„Diese Liebe zur Gastronomie geht nie verloren.“

16. Januar 2019
Im Einsatz für Kunden - im Einsatz für Wähler: Unternehmer & Politiker

Interview mit Josephine Ortleb, Fachwirtin im Gastgewerbe und SPD-Bundestagsabgeordnete

MdB Ortleb Rede

Josephine Ortleb gehört zu den neuen Gesichtern im Deutschen Bundestag und sie bringt gleich zwei seltene Erfahrungen mit. Der 31-jährigen gelang der Sprung ins Bundesparlament durch ein Direktmandat. Für die SPD gewann sie 2017 gegen einen erfahrenen CDU-Mann den Wahlkreis Saarbrücken. Die zweite Besonderheit ist, dass mit Josephine Ortleb keine typische Berufspolitikerin in den Bundestag einzog. Sie absolvierte 2014 die Prüfung zur Fachwirtin im Gastgewerbe als Jahrgangsbeste und arbeitete Hand in Hand mit ihren Eltern im familieneigenen Restaurant „Tomate 2“, bevor das politische Engagement eine immer wichtigere Rolle spielte. Nun pendelt die junge Bundestagsabgeordnete zwischen Berlin und ihrem Wahlkreis im Saarland, setzt sich ein für einen sozialen Arbeitsmarkt, Teilhabe, Chancengleichheit und Frauenrechte. Doch noch immer schlagen zwei Herzen in ihrer Brust: eines für die Politik und eines für die Gastronomie.

DATENAUSZUG
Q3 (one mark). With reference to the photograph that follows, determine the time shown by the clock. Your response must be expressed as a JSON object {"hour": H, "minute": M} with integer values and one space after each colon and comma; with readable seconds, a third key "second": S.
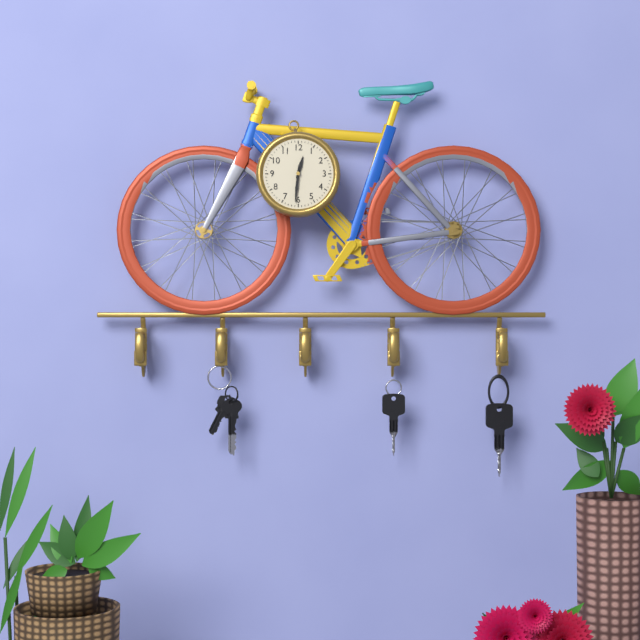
{"hour": 12, "minute": 31}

SCHRIFTLICHE AUFGABE
Zählen Sie alle Themen auf, für die sich Josephine Ortleb laut dem Textauszug als Bundestagsabgeordnete einsetzt.

RICHTIGES ERGEBNIS
- sozialer Arbeitsmarkt
- Teilhabe
- Chancengleichheit
- Frauenrechte